Binance tells EU clients to withdraw funds before July 1 as MiCA deadline hits

Binance, the world’s largest crypto exchange by trading volume, will stop serving customers in European Union countries from July 1 because it does not have a MiCA license. For high-risk payment teams, the useful part is not the exchange drama itself, but the mechanics: deposits shut off, buying stops, and withdrawals remain open.

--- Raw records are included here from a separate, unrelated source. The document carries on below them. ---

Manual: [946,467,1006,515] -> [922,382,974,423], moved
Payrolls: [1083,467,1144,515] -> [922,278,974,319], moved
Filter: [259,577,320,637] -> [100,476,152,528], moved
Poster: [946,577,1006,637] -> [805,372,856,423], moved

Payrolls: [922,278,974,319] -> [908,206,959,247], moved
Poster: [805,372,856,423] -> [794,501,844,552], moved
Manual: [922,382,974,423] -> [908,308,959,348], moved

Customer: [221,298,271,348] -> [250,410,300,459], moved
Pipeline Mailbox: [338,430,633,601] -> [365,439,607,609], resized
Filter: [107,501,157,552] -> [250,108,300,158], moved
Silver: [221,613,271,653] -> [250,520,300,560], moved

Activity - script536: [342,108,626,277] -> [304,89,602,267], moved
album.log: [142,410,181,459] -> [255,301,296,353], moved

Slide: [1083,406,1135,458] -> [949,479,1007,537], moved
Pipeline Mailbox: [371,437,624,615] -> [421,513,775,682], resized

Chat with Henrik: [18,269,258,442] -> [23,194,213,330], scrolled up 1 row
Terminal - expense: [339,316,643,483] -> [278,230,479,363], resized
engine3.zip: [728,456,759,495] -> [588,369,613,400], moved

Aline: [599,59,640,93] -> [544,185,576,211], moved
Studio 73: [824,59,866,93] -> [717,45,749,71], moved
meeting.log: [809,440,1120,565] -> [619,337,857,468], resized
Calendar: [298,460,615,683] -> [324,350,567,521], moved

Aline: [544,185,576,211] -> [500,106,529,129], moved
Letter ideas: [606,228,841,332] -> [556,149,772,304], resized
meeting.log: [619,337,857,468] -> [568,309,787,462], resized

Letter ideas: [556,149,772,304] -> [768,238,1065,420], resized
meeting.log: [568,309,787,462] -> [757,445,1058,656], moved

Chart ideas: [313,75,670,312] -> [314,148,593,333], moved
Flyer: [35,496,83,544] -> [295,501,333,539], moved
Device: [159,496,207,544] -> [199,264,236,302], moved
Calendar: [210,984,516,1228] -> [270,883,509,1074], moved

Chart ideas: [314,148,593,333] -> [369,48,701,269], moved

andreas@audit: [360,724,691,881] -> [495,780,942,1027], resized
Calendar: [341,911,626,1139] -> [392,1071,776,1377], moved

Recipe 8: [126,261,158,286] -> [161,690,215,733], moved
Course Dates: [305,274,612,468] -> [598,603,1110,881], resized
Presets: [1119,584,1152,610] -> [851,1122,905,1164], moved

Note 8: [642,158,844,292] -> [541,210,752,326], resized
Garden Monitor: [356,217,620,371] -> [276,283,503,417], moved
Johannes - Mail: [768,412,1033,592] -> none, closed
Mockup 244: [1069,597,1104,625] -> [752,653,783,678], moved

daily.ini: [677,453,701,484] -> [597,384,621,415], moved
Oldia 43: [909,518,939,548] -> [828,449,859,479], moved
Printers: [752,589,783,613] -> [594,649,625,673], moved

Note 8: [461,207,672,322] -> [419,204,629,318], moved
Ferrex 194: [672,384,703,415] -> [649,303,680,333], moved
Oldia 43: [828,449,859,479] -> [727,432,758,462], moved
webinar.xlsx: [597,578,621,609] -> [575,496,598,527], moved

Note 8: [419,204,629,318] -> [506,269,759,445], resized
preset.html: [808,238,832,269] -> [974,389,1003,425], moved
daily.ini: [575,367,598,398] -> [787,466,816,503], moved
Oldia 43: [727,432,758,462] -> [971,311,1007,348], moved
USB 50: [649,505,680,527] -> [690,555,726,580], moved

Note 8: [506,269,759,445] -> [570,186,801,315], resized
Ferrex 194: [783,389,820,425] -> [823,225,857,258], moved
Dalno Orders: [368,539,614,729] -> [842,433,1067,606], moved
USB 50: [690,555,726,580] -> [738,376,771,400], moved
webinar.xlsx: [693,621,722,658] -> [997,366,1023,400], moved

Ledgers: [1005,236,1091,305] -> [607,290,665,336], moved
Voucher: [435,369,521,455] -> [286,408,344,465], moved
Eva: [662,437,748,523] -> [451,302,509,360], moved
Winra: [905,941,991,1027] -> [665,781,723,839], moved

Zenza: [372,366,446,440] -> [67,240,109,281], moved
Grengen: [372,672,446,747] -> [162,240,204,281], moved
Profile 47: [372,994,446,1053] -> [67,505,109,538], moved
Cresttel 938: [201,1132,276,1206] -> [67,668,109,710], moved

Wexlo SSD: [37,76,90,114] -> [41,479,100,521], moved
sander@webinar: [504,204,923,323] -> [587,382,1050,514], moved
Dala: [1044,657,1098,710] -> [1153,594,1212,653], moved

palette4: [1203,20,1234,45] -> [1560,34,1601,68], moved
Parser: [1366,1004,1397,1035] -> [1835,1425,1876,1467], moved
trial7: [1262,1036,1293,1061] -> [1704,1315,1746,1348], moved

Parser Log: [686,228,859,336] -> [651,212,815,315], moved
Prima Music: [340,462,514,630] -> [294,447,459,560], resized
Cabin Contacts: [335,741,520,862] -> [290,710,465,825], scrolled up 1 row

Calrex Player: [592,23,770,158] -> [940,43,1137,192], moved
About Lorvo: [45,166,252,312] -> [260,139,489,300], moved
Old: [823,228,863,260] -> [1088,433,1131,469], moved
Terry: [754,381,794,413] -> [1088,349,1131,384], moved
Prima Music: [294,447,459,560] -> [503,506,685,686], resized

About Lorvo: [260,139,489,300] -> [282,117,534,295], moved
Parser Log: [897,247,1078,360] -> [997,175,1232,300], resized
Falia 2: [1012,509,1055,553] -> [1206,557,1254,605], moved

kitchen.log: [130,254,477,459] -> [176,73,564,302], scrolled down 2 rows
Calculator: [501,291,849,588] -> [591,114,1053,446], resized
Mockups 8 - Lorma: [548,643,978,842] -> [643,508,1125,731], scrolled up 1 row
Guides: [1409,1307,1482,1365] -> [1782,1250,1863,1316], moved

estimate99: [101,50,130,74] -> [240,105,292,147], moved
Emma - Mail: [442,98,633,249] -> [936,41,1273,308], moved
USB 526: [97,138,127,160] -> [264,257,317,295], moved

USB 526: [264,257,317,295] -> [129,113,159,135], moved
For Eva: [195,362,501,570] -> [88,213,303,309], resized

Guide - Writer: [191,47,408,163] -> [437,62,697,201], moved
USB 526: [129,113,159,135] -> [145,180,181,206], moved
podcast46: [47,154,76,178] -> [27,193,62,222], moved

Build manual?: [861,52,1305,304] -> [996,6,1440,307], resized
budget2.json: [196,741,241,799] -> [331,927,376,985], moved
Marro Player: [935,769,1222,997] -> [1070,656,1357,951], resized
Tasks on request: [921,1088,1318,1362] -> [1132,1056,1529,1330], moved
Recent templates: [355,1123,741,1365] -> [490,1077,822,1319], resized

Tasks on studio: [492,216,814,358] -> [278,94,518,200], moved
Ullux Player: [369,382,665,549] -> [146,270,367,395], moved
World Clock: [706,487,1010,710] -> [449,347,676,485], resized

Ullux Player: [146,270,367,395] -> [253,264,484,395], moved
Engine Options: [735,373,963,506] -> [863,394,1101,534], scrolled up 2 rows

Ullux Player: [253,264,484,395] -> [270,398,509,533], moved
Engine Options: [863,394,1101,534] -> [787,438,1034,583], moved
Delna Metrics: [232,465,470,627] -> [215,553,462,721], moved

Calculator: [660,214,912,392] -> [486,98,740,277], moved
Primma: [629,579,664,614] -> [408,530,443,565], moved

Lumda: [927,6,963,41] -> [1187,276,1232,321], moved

  1. Binance sent European customers a notice urging them to withdraw assets before July 1. From that date, its local entity will stop accepting new clients and will disable top-ups in both euros and cryptocurrencies.
  2. Users will also be unable to place new spot buy orders. Conversion will remain available only for selling cryptoassets, which means customers can close positions and convert funds into euros. Crypto withdrawals to external wallets and other exchanges will stay available without restrictions, according to Binance.
  3. Binance co-founder Changpeng Zhao said the company spent 18 months preparing an application for a MiCA license in Greece. He said the regulator reviewed the documents and initially raised no major objections, but ultimately rejected the application.
  4. After withdrawing the Greek application, Binance decided to pursue a MiCA license through France, Financial Times reported. Binance has been registered in France since 2022 as a digital asset service provider (DASP/PSAN), which allowed it to apply under MiCA requirements. According to the report, the review will take several months, so Binance will not obtain the license before July 1.
  5. MiCA was introduced in the European Union gradually. On July 1, 2026, the transition period ends, after which cryptoasset service providers must hold a license to continue operating in the EU. A license from one EU country is valid across the bloc. Gemini received a license in Malta, Kraken in Ireland, and Bitvavo in the Netherlands.

The European Central Bank (ECB) has already approved the European Commission’s proposal to transfer supervision of crypto exchanges and virtual asset service providers (VASP) to the European Securities and Markets Authority (ESMA) instead of national regulators. For payment providers, that is the real backdrop here: one license may still open the whole EU, but the supervisory center of gravity is moving.